Return, word for word, only the lines of the data below that lie between the line with "arrives at Bus" and the line with "Economic Situation in the Czech", those two lines included.

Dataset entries
================

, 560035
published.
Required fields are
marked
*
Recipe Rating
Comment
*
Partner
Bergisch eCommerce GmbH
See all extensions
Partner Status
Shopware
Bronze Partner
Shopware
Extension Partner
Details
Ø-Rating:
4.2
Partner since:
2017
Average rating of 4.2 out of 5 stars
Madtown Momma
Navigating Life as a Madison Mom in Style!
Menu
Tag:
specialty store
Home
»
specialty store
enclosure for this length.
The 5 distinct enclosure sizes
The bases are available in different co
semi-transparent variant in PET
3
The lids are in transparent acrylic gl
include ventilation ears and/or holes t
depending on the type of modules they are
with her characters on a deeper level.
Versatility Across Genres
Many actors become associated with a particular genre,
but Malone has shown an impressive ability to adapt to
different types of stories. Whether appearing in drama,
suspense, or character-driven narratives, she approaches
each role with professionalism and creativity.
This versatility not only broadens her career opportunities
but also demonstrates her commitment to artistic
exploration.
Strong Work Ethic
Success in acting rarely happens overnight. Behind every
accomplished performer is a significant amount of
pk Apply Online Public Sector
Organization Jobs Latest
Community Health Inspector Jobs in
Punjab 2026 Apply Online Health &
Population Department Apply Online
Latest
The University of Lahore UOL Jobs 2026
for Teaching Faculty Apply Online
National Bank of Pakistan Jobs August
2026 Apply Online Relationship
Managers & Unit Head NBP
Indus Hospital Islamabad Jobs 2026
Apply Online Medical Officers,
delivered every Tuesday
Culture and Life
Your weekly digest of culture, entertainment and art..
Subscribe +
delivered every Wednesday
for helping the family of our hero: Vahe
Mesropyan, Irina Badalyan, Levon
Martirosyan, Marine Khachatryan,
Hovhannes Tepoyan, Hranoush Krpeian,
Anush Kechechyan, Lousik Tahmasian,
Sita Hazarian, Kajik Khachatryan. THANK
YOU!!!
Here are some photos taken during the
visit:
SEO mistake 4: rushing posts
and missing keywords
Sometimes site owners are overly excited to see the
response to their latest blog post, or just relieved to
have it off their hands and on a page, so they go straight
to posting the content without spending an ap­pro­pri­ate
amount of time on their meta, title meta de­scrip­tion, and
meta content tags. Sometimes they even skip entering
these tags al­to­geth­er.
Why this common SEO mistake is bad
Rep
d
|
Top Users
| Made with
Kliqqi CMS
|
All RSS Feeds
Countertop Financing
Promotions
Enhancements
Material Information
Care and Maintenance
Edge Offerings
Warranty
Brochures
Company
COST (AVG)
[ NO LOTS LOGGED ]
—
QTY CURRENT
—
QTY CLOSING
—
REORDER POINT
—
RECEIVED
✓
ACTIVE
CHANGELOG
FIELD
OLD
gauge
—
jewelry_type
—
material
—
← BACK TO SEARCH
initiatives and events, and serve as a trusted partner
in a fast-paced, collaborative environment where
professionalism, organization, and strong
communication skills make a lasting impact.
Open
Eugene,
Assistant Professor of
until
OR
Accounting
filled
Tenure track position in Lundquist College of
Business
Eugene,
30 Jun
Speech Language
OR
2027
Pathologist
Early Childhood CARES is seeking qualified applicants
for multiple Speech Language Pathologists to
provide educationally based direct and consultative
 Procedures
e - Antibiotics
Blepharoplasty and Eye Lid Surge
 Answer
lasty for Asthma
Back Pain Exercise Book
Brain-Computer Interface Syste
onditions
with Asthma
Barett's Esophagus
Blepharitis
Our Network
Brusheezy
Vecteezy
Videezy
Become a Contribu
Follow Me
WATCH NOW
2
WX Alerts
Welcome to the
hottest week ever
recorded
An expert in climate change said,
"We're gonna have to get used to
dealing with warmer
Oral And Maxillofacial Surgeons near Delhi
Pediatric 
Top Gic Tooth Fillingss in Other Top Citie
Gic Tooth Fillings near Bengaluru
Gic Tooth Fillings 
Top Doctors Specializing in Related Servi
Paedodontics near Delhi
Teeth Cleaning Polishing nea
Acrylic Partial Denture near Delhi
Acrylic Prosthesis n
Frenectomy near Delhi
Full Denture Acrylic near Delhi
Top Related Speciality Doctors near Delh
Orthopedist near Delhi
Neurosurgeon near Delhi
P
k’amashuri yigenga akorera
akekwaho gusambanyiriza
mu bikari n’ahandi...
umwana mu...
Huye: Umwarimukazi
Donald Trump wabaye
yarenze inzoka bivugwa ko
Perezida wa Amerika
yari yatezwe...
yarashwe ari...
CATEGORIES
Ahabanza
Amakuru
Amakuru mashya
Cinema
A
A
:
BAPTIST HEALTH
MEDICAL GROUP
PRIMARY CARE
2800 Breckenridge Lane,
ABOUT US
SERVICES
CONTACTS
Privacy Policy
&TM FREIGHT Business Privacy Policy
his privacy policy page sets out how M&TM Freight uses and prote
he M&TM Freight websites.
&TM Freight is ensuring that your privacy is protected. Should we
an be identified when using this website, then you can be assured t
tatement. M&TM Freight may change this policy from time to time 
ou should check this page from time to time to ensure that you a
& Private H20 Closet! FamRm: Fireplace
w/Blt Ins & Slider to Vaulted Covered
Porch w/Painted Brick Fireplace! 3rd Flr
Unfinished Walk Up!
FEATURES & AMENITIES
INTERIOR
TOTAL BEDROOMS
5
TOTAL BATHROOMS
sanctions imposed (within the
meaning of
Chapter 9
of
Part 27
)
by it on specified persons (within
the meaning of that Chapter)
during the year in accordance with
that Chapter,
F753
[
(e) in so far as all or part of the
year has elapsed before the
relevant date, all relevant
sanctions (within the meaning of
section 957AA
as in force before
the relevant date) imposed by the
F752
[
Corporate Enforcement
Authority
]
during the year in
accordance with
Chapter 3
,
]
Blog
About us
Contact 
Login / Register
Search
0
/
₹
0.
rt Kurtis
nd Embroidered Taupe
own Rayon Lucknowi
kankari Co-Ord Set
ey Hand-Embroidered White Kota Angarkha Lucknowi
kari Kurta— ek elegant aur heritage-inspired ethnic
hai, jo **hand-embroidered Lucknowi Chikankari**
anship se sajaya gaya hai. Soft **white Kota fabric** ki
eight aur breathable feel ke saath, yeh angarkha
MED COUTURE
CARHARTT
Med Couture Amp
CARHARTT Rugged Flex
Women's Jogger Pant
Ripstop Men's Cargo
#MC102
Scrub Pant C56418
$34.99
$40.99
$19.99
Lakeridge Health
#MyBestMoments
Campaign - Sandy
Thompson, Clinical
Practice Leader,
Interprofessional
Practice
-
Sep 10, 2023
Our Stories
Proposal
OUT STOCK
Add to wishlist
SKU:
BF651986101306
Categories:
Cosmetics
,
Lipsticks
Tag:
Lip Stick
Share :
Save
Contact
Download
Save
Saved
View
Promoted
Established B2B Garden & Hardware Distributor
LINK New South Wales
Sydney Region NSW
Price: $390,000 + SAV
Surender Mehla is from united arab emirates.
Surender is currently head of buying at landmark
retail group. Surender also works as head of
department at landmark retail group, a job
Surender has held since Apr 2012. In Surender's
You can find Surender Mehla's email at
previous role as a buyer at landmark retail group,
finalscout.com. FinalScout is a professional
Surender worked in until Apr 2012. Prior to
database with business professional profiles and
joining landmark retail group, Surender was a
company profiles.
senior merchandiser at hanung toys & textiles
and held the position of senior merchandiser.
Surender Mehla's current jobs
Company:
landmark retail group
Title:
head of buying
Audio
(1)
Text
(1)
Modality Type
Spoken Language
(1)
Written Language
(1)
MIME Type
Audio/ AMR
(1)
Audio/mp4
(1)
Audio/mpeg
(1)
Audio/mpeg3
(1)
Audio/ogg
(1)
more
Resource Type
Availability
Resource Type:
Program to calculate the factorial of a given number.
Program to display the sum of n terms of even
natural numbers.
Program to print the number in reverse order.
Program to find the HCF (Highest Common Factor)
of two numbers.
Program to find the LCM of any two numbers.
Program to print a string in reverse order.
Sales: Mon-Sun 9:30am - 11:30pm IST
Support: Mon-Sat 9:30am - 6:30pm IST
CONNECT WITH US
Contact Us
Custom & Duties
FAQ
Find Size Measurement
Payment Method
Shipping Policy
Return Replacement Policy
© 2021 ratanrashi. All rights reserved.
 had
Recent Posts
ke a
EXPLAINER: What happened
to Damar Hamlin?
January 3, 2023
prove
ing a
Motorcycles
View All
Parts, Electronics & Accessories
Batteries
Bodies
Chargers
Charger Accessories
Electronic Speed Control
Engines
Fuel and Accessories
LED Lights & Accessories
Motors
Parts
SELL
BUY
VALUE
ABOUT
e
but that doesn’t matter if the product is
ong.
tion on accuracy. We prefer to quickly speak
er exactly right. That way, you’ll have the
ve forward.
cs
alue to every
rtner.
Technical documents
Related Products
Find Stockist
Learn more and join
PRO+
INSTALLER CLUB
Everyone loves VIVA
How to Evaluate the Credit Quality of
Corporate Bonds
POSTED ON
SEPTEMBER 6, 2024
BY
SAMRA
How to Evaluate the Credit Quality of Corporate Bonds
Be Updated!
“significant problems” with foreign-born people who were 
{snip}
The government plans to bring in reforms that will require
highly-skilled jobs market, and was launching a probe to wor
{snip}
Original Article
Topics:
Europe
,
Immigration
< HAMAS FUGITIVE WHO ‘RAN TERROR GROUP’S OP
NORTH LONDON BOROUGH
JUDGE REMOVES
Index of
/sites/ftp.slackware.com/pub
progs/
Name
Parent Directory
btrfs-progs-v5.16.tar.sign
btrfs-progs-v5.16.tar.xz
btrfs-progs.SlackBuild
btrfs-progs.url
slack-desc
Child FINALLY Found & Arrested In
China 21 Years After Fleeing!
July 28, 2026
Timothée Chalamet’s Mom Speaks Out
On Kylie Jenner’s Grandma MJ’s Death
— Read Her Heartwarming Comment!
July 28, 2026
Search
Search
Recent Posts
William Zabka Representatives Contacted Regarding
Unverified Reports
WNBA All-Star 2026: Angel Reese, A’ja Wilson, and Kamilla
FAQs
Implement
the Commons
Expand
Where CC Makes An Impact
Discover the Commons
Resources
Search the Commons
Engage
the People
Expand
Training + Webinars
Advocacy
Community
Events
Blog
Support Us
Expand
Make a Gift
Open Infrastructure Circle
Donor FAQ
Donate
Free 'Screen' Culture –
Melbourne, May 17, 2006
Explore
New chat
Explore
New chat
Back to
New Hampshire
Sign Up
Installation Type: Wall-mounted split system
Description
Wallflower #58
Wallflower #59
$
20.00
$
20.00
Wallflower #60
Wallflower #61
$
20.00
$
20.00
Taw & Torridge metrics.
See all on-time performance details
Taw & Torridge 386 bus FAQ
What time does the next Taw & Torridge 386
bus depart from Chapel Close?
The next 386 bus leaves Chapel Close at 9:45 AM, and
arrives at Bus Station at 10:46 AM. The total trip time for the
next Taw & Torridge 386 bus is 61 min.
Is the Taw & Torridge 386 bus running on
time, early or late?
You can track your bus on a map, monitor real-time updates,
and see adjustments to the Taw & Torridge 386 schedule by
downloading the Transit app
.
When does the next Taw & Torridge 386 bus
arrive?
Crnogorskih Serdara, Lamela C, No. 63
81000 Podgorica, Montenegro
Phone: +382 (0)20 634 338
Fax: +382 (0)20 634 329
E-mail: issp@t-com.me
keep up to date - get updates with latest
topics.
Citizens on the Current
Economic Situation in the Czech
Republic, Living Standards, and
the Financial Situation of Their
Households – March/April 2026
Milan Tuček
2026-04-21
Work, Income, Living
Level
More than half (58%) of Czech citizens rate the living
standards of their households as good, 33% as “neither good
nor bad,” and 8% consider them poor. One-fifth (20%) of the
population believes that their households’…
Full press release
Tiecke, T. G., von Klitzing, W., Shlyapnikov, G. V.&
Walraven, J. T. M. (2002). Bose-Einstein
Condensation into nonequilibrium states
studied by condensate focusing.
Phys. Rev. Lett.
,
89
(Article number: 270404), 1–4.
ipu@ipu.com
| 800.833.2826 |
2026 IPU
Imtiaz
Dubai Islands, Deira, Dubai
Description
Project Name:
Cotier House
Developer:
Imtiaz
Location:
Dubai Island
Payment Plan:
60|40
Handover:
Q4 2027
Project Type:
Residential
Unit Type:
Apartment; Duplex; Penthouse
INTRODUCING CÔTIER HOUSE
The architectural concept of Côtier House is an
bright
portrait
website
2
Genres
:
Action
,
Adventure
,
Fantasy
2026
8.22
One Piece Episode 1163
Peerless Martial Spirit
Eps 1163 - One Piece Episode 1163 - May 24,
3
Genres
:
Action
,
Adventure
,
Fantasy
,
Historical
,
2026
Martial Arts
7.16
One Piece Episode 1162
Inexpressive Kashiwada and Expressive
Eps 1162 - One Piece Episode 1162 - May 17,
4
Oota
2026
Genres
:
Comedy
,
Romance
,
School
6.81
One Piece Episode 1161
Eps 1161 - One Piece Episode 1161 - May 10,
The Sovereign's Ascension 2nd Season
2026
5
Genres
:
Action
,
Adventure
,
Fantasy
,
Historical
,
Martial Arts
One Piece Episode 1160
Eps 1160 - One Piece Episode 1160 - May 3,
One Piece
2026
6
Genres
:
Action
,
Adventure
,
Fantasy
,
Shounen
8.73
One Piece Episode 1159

================

YOUR SOLUTION –
arrives at Bus Station at 10:46 AM. The total trip time for the
next Taw & Torridge 386 bus is 61 min.
Is the Taw & Torridge 386 bus running on
time, early or late?
You can track your bus on a map, monitor real-time updates,
and see adjustments to the Taw & Torridge 386 schedule by
downloading the Transit app
.
When does the next Taw & Torridge 386 bus
arrive?
Crnogorskih Serdara, Lamela C, No. 63
81000 Podgorica, Montenegro
Phone: +382 (0)20 634 338
Fax: +382 (0)20 634 329
E-mail: issp@t-com.me
keep up to date - get updates with latest
topics.
Citizens on the Current
Economic Situation in the Czech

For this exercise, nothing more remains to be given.